◆ **Work request**: Show each line in the listing below that contains the string "memcpy". Case counts.

(Stored data entries)
━━━━━━━━━━━━━━━━

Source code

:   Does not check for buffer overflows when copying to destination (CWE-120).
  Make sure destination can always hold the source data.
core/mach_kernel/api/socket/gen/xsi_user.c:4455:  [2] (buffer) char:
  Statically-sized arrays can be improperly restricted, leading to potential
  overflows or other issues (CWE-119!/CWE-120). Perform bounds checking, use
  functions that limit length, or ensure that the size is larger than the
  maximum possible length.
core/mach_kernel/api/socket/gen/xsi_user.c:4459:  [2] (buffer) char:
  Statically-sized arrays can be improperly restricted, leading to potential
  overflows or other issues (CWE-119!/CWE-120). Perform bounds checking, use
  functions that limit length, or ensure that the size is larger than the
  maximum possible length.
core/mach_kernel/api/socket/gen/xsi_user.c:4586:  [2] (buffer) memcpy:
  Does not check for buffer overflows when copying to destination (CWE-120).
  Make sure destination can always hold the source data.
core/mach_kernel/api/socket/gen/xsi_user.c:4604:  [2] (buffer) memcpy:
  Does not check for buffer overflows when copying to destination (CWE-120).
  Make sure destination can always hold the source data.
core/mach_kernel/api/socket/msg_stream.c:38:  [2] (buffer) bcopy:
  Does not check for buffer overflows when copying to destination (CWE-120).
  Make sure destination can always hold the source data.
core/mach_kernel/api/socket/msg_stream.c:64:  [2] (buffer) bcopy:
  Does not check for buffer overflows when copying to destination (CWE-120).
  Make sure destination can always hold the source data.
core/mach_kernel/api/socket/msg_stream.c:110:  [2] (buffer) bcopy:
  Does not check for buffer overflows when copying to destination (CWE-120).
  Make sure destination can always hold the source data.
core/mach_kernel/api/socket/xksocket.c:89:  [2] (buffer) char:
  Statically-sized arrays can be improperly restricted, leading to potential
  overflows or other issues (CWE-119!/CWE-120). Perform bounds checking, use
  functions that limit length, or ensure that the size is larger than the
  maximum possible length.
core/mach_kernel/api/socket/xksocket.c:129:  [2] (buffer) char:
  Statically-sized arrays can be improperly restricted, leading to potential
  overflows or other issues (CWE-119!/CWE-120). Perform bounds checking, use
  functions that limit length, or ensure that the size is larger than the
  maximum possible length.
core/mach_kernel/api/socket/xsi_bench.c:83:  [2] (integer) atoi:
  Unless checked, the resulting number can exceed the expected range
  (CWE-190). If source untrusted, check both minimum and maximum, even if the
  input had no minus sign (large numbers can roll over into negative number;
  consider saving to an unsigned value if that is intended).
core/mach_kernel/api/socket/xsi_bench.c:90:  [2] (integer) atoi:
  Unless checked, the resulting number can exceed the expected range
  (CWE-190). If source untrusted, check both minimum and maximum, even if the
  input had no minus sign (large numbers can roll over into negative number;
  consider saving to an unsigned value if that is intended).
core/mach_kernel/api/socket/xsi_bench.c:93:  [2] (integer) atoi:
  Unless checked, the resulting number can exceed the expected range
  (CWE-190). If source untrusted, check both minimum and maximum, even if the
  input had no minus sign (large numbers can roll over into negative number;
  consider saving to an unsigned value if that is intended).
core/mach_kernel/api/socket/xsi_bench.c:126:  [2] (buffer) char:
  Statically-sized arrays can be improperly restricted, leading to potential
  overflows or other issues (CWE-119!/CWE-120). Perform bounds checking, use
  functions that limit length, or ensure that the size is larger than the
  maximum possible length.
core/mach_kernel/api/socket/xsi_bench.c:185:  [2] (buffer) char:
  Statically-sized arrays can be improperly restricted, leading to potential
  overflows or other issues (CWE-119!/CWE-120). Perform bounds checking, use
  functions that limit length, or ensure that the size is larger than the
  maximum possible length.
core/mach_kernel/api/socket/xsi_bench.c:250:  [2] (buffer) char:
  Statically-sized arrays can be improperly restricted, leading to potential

━━━━━━━━━━━━━━━━

◆ **Answer box**:
core/mach_kernel/api/socket/gen/xsi_user.c:4586:  [2] (buffer) memcpy:
core/mach_kernel/api/socket/gen/xsi_user.c:4604:  [2] (buffer) memcpy:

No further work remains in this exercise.